There is an audio book version available. The library has the abridged edition but you can purchase the unabridged recording from Amazon or Audible.com.
The Mind Map Book
Buzan, Tony (1993). The Mind Map Book. London: BBC Worldwide
Mind Mapping is a technique for recording information visually, either capturing ideas or facts or snippets from things you read or hear. Mind Mapping is a term that is often used to cover similar activities such as brainstorming or spider diagrams. But as you will see from the book, Buzan’s Mind Mapping follows a set of rules, and we want you to follow them for this module.
Mind Mapping is an aid to memory but also a useful way of taking a lot of information (in this case a book, The Tipping Point) and recording its contents simply and visually. You should find if you follow the rules that you can glance at the map later, even years later, and recall sections of the book and its main arguments.
Change By Design
Brown, Tim (2009) Change by Design: How Design Thinking Can Transform Organizations and Inspire Innovation. London: Collins
This book will be referred to directly and indirectly throughout the module and should be read from around week 4 onwards at your own pace.
McMillan, Kathleen and Weyers, Jonathan. (2007). The Smarter Student: skills and strategies for success at university. Harlow: Pearson Educational.
Everybody thinks they don’t need one of these but trust us, you do. As you progress through university you will undoubtedly get stuck, or feel overwhelmed. This guide, written by two University of Dundee academics, gives advice on topics such as taking notes to time management, and everything in between.

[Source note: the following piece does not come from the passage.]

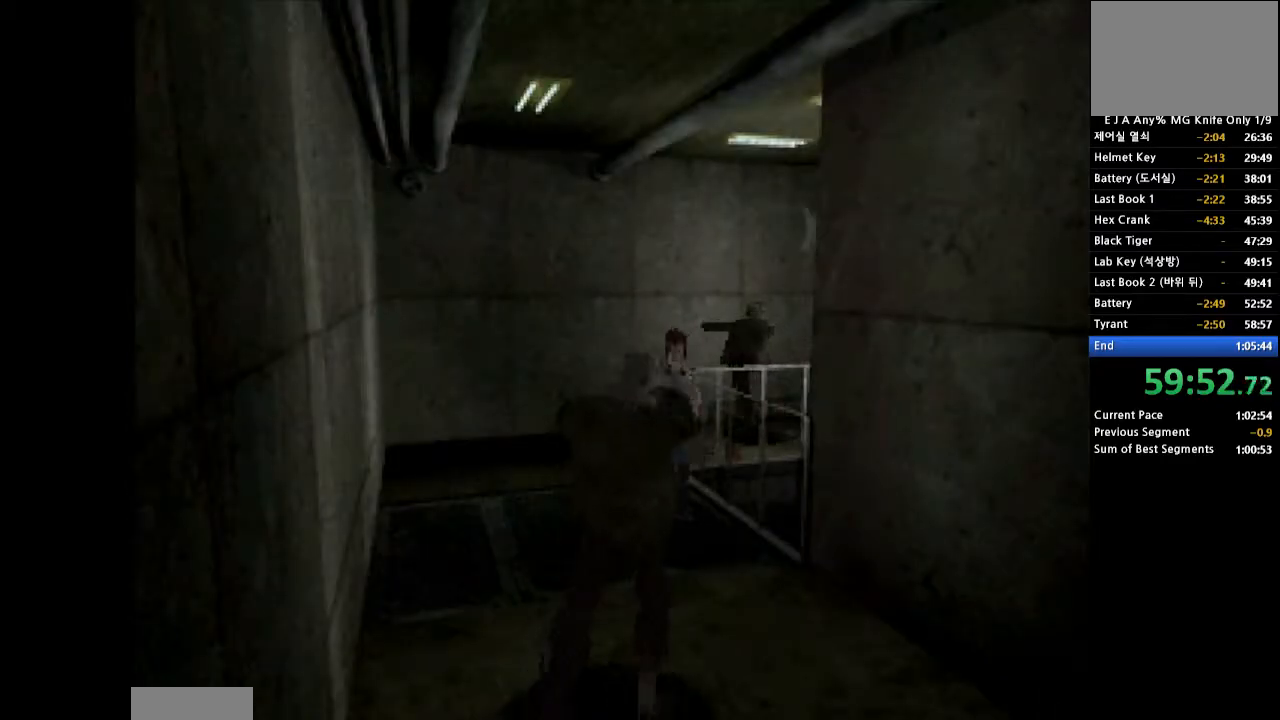
{"buttons": ["CROSS", "DPAD_UP"], "events": [[100, "DPAD_UP", "up"], [250, "DPAD_RIGHT", "up"], [283, "DPAD_UP", "down"], [300, "CROSS", "down"]]}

When you have it, don’t just put it on a shelf. Read through it quickly, identifying areas you feel you need help with, and make a point of reading those sections in more detail. Keep the guide handy for frequent access and, when you have idle moments, glance through it again.
Nobody thinks they need a study guide. Everybody is wrong.
We will add to this list as the module progresses. Most of the books can be borrowed from the library but some are worth buying for yourself.
The Back of the Napkin
Roam, Dan (2009) The Back of the Napkin: Solving Problems and Selling Ideas with Pictures London: Marshal Cavendish
A great book full of tips on quickly visualing your ideas and using them to work with, and convince, others. Highly recommended for your bookshelf.